Data for review:
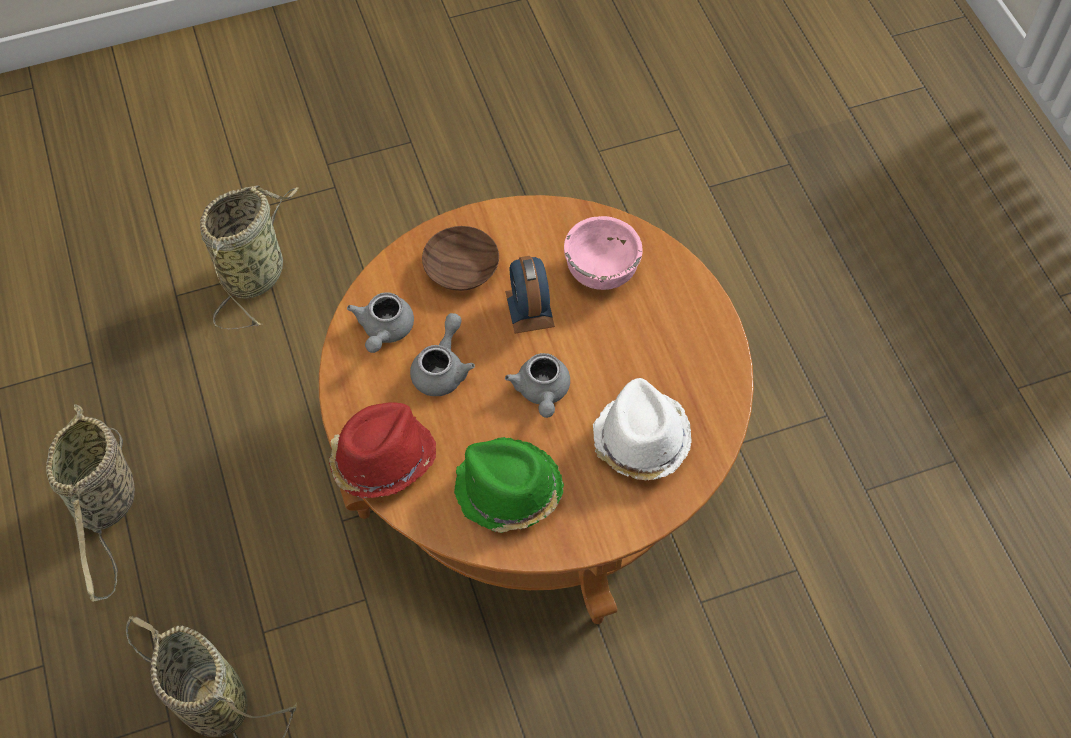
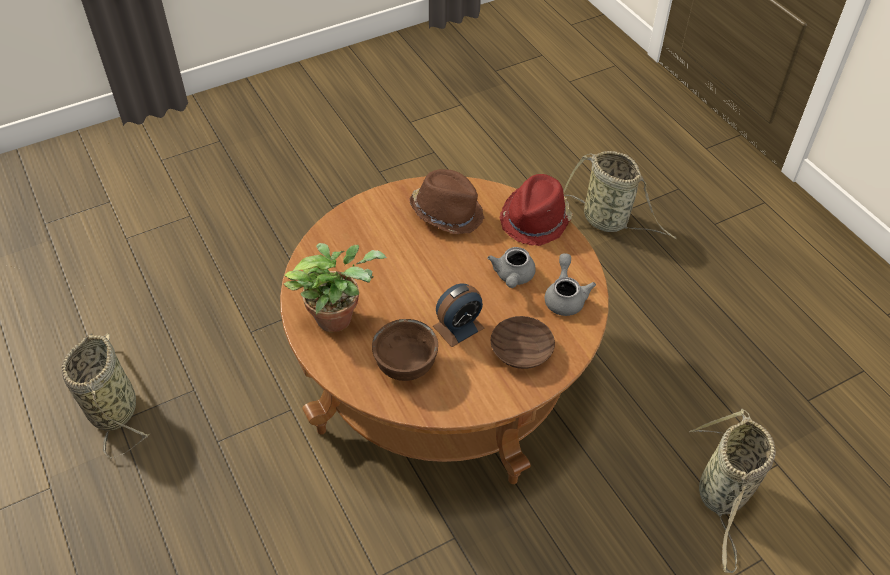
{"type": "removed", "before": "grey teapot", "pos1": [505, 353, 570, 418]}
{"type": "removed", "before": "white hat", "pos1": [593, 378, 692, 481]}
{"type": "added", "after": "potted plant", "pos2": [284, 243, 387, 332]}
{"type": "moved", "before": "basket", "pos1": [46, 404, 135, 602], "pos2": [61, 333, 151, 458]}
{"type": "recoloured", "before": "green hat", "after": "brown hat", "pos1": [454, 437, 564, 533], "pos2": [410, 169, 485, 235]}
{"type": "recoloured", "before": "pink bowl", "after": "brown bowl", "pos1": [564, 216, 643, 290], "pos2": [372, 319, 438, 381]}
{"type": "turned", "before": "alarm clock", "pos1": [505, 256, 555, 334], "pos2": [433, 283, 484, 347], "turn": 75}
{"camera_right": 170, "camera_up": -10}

Task brief: Your copy should match the records word for word, with the pictures removed.

Problem solution:
{"type": "removed", "before": "grey teapot", "pos1": [505, 353, 570, 418]}
{"type": "removed", "before": "white hat", "pos1": [593, 378, 692, 481]}
{"type": "added", "after": "potted plant", "pos2": [284, 243, 387, 332]}
{"type": "moved", "before": "basket", "pos1": [46, 404, 135, 602], "pos2": [61, 333, 151, 458]}
{"type": "recoloured", "before": "green hat", "after": "brown hat", "pos1": [454, 437, 564, 533], "pos2": [410, 169, 485, 235]}
{"type": "recoloured", "before": "pink bowl", "after": "brown bowl", "pos1": [564, 216, 643, 290], "pos2": [372, 319, 438, 381]}
{"type": "turned", "before": "alarm clock", "pos1": [505, 256, 555, 334], "pos2": [433, 283, 484, 347], "turn": 75}
{"camera_right": 170, "camera_up": -10}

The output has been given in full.